Development of a methodology for paint dust waste energetic valorization trough RDF production

Abstract

Industrial activity of aluminum surface coating, namely by electrostatic painting with a polyester powder based resin, generates a significant array of wastes. Among these wastes, paint dust is classified as 08 01 12 on the European List of Wastes. As consequence of the inexistence of adequate treatment routes for its correct management, this waste is currently landfilled, without any energy and / or material recovery. Therefore, the development of proper waste management technologies in line with the environmental policies is imperative in order to improve the industrial competitiveness and to preserve the natural resources. In the present work, RDFs (Refused Derived Fuel) were produced, as pellets, for energetic valorization. These experimental RDF pellets were manufactured by mixing the industrial paint dust with sawdust (1.5 and 3%) and with paperboard (1.5%). They were subsequently tested on a purpose built experimental boiler and the combustion efficiency was assessed in terms of gaseous emissions and chemical composition of the bottom and fly ashes. The paint dust waste was delivered by a local surface treatment company and characterized concerning chemical, physical and eco toxicological properties, proving to be rich in Carbon (50.2%) and Hydrogen (4.73%). The obtained RDFs were characterized for mechanical durability, elemental and chemical analysis, bulk density and lower heating value. Results show that the utmost lower heating value (19670 kJ/kg) was obtained for the maximum incorporation content of paint dust waste tested (3%). Combustion trials were carried out at a fuel flow rate between 2 and 3 kg/h. The results showed that the incorporation of paint dust waste resulted in a decrease of the thermal efficiency which suggests that the air fuel ratio was not properly adjusted to the varying heat value of the fuel blend. For all the tests, the mass flow rate and the quality of the gaseous emissions were evaluated for the most relevant pollutants such as particles, SO2, TOC, CO and NOx. All parameters, except for particles in one single case, comply with strict environmental limits applicable. Samples of ashes have also been collected and their chemical composition correlated with the fusibility behavior. The results show that such levels of incorporation could be an effective process for paint dust waste management from both the environmental and energetic points of view.

*Supplied records:*
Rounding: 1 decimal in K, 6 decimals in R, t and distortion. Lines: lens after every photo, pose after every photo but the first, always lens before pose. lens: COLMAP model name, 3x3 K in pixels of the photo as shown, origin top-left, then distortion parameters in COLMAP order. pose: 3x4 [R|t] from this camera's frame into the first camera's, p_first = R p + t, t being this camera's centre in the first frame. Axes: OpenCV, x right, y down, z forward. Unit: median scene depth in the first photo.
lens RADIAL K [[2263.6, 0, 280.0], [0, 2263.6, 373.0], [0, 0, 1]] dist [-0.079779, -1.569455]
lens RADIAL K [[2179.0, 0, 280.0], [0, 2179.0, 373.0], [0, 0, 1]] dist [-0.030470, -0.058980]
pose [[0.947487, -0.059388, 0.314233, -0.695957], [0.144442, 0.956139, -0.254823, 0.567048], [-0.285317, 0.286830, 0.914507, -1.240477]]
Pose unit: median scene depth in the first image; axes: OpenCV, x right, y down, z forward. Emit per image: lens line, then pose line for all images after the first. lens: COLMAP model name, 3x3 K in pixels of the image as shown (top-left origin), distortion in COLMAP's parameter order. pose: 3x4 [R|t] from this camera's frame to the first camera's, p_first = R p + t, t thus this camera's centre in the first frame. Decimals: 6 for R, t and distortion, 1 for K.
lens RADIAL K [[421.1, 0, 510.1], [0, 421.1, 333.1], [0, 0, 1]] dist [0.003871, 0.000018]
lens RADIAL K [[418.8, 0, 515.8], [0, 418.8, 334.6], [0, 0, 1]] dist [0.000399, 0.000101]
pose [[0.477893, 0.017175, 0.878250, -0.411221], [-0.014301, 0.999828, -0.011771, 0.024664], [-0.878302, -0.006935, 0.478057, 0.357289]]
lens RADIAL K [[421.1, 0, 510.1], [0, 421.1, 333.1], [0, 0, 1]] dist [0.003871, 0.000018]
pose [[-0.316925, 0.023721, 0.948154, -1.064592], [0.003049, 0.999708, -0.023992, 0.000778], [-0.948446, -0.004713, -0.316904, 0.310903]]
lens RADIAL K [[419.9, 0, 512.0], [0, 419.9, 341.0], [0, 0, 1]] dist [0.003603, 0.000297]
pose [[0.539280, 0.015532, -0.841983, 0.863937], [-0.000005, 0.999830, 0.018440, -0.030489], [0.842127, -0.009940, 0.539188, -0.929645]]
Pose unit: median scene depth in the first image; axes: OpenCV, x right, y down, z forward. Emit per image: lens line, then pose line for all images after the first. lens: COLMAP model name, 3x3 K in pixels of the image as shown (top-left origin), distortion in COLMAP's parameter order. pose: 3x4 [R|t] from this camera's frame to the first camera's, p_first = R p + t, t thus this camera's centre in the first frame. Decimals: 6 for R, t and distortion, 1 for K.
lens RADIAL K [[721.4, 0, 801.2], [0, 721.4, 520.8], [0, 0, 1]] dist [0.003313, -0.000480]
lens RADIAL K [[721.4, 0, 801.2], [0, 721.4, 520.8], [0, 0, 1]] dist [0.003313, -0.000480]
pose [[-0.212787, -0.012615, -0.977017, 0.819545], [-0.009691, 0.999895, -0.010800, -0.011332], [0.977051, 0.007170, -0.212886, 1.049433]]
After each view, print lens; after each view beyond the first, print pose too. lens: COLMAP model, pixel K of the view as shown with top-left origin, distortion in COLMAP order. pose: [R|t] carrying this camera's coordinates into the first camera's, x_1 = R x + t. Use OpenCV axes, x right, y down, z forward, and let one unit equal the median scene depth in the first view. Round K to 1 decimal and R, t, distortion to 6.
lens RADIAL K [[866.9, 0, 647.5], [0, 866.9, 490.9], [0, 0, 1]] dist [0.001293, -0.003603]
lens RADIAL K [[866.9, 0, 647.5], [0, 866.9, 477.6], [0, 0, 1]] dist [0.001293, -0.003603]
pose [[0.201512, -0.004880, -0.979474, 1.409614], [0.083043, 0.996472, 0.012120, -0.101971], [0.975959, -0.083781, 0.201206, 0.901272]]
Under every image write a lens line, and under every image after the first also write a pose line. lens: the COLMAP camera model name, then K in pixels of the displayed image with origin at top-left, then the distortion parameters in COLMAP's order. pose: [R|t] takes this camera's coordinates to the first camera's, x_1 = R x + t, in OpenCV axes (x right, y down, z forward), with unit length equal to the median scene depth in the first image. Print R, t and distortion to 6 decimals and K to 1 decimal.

*Work required:*
In the abstract on turning paint dust waste into RDF pellets, what code does paint dust carry on the European List of Wastes?

*Solution to this task:*
08 01 12